» **Trecho da fonte**

┌──

Marcia - Nossa, a gente fica chateada, mas daí a gente foca em dar uma melhor qualidade de vida para quem sofreu do problema, porque, quando não mata, é mesmo uma doença debilitante, especialmente para os mais velhos. Não dá para agir com frieza, ficar insensível ao sofrimento alheio. Pode ter certeza de que sofremos tanto quanto a família, tentamos dar o máximo de conforto.
JC - Recentemente, o presidente da Associação Paulista de Medicina falou sobre estar preocupado com a saúde do próprio médico, do profissional...
Marcia- Realmente, o índice de médicos com depressão e os casos de suicídio cresceram muito. A gente fica mal, muito mal com isso. E, depois, vamos ser sinceras, quem aos 18 ou 19 anos tem maturidade para ter certeza de que é isso que quer da vida? E Medicina é algo muito estressante, é um choque para um jovem. A gente tem que estar bem preparado para enfrentar esta vida. Acho que, até por isso, tenho uma vacina: não casei com médico (risos).
JC - Sério?

└──

» **Atividades**
1/ Reescreva em forma de lista, de modo mais breve, a fala de Marcia na entrevista que começa com "Realmente, o índice de médicos", conservando os fatos principais.
2/ Traduza para o inglês esta frase da entrevista: "Não dá para agir com frieza, ficar insensível ao sofrimento alheio."

» **Dados fornecidos**
┌──

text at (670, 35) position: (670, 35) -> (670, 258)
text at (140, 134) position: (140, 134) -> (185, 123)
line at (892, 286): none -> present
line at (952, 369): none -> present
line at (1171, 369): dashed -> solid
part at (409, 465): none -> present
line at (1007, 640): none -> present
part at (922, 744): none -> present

└──

» **Respostas dos exercícios**
1/
- O índice de médicos com depressão e os casos de suicídio cresceram muito, e isso causa grande mal-estar.
- Aos 18 ou 19 anos, poucos têm maturidade para ter certeza da escolha de vida.
- A Medicina é muito estressante e representa um choque para um jovem, que precisa estar bem preparado.
- Como "vacina", Marcia não se casou com médico.

2/ You can't act coldly or be indifferent to other people's suffering.